Di qui la proposta che le società nazionali di gestione collettiva dei diritti integrino i loro sistemi. Tanto per fare un esempio oggi l’autore di un’opera deve avere un accordo di copyright separato per ciascuno dei 27 Paesi membri.
La proposta non sembra sia stata così apprezzata dalle società come la Siae che hanno impugnato, tramite la loro associazione, la delibera.
Informare più che reprimere
I suggerimenti conclusivi dell’Agcom non vanno quindi nella direzione di esplorare le misure punitive quanto nel proporre soluzioni che possono risolvere il fenomeno a partire da puntuali campagne di informazione per rendere gli utenti Internet più consapevoli delle norme in vigore e del loro significato. Ciò anche perché l’approccio basato solamente su divieti e sanzioni per la repressione dei comportamenti illegali sembra aver fino a ora prodotto ben pochi risultati.

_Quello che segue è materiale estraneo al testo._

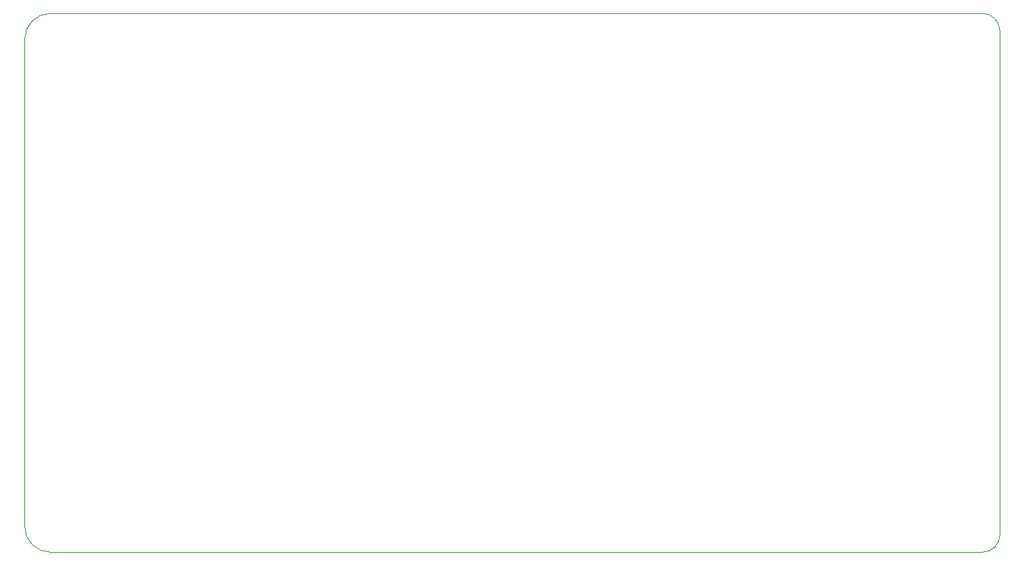
<source format=gbr>
G04 #@! TF.GenerationSoftware,KiCad,Pcbnew,(5.1.0)-1*
G04 #@! TF.CreationDate,2019-08-29T13:47:09+02:00*
G04 #@! TF.ProjectId,atkeyboard,61746b65-7962-46f6-9172-642e6b696361,rev?*
G04 #@! TF.SameCoordinates,Original*
G04 #@! TF.FileFunction,Profile,NP*
%FSLAX46Y46*%
G04 Gerber Fmt 4.6, Leading zero omitted, Abs format (unit mm)*
G04 Created by KiCad (PCBNEW (5.1.0)-1) date 2019-08-29 13:47:09*
%MOMM*%
%LPD*%
G04 APERTURE LIST*
%ADD10C,0.050000*%
G04 APERTURE END LIST*
D10*
X88000000Y-95000000D02*
G75*
G02X91000000Y-92000000I3000000J0D01*
G01*
X91000000Y-154000000D02*
G75*
G02X88000000Y-151000000I0J3000000D01*
G01*
X92000000Y-154000000D02*
X91000000Y-154000000D01*
X88000000Y-95000000D02*
X88000000Y-151000000D01*
X92000000Y-92000000D02*
X91000000Y-92000000D01*
X94000000Y-154000000D02*
X92000000Y-154000000D01*
X94000000Y-92000000D02*
X92000000Y-92000000D01*
X200000000Y-152000000D02*
G75*
G02X198000000Y-154000000I-2000000J0D01*
G01*
X198000000Y-92000000D02*
G75*
G02X200000000Y-94000000I0J-2000000D01*
G01*
X198000000Y-154000000D02*
X94000000Y-154000000D01*
X200000000Y-94000000D02*
X200000000Y-152000000D01*
X172000000Y-92000000D02*
X198000000Y-92000000D01*
X94000000Y-92000000D02*
X172000000Y-92000000D01*
M02*

</source>
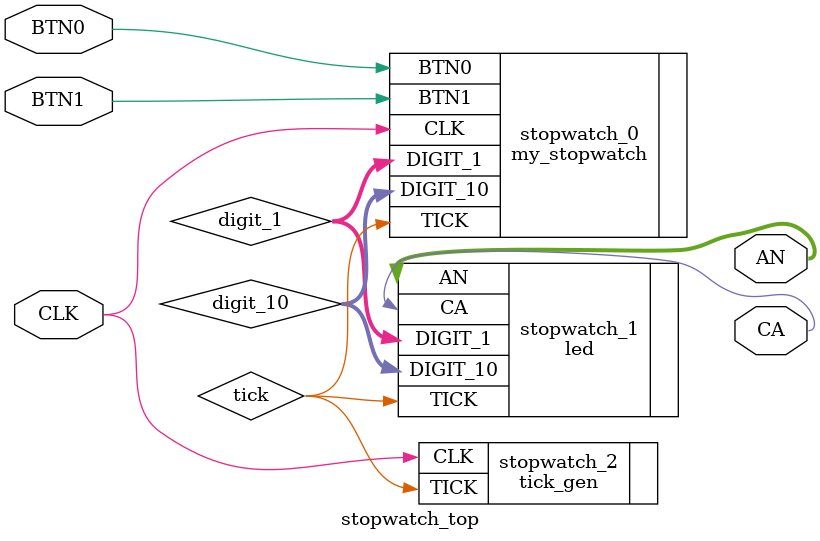
<source format=v>
`timescale 1ns / 1ps

module stopwatch_top(
    input CLK,
    input BTN0,
    input BTN1,
    output CA,
    output [6:0] AN
    );
    parameter CLK_FREQ = 125_000_000;
    
    wire tick;
    wire [3:0]digit_10, digit_1;
    
    
    my_stopwatch stopwatch_0(.CLK(CLK), .BTN0(BTN0), .BTN1(BTN1), .TICK(tick), .DIGIT_10(digit_10), .DIGIT_1(digit_1));
    led stopwatch_1(.DIGIT_10(digit_10), .DIGIT_1(digit_1), .TICK(tick), .AN(AN), .CA(CA));
    tick_gen#(.CLK_FREQ(CLK_FREQ))stopwatch_2(.CLK(CLK), .TICK(tick));
    
    
endmodule

</source>
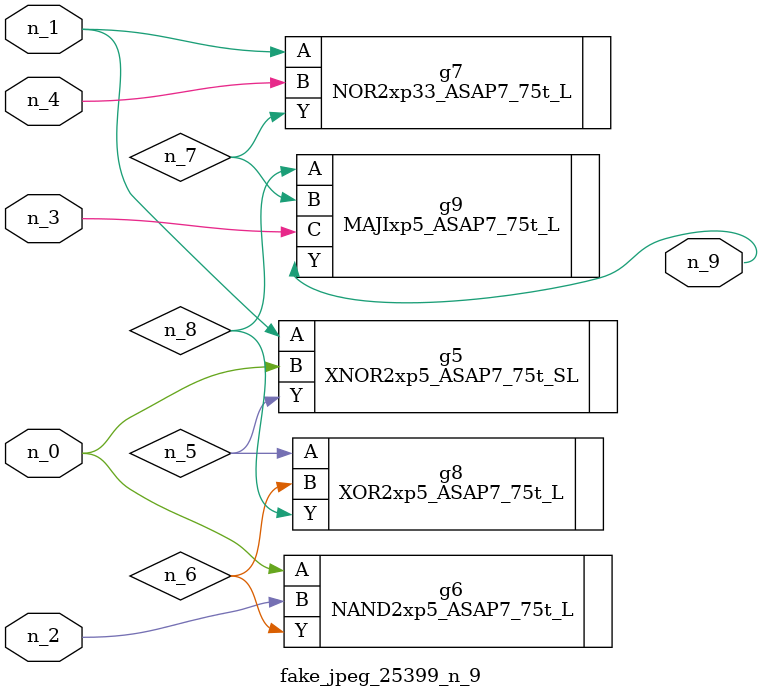
<source format=v>
module fake_jpeg_25399_n_9 (n_3, n_2, n_1, n_0, n_4, n_9);

input n_3;
input n_2;
input n_1;
input n_0;
input n_4;

output n_9;

wire n_8;
wire n_6;
wire n_5;
wire n_7;

XNOR2xp5_ASAP7_75t_SL g5 ( 
.A(n_1),
.B(n_0),
.Y(n_5)
);

NAND2xp5_ASAP7_75t_L g6 ( 
.A(n_0),
.B(n_2),
.Y(n_6)
);

NOR2xp33_ASAP7_75t_L g7 ( 
.A(n_1),
.B(n_4),
.Y(n_7)
);

XOR2xp5_ASAP7_75t_L g8 ( 
.A(n_5),
.B(n_6),
.Y(n_8)
);

MAJIxp5_ASAP7_75t_L g9 ( 
.A(n_8),
.B(n_7),
.C(n_3),
.Y(n_9)
);


endmodule
</source>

Fra le soluzioni, al fine di ripensare in modo unitario (cioè con Siae, Isp, fornitori di contenuti e associazioni di consumatori), trovano spazio alcune ipotesi fra le quali:
– L’introduzione di una tassa di scopo (a carico degli abbonati) destinata a un equo compenso per i titolari dei diritti. In sostanza un incremento tariffario obbligatorio per l’accesso a Internet in grado di garantire una sorta di immunità, per esempio, nell’utilizzo del peer to peer. Come tutte le misure di equo compenso la critica immediata che tale misura può suscitare è di essere non selettiva nel senso di gravare su tutti, anche su chi non ha attività di accesso a contenuti dotati di copyright.
– La formulazione di una sorta di adesione volontaria denominata “licenza collettiva estesa” per la quale gli enti come la Siae negoziano per conto degli autori la licenza con gli operatori di rete che veicolano i contenuti su Internet. Il modello è simile a quello adottato dal sistema radiofonico. Gli Isp sarebbero successivamente liberi di trasferire tali licenze ai propri abbonati (tutti o solo in parte) anche tramite una differenziazione dell’offerta di accesso.
Non appare semplice prendere posizione di fronte a temi così complessi e dotati di risvolti giuridico-economici pesanti, ma a fronte della sterilità del dibattito fino ad ora praticato non vi è altra soluzione che dotarsi di conoscenze puntuali ed elevare il livello del dibattito stesso.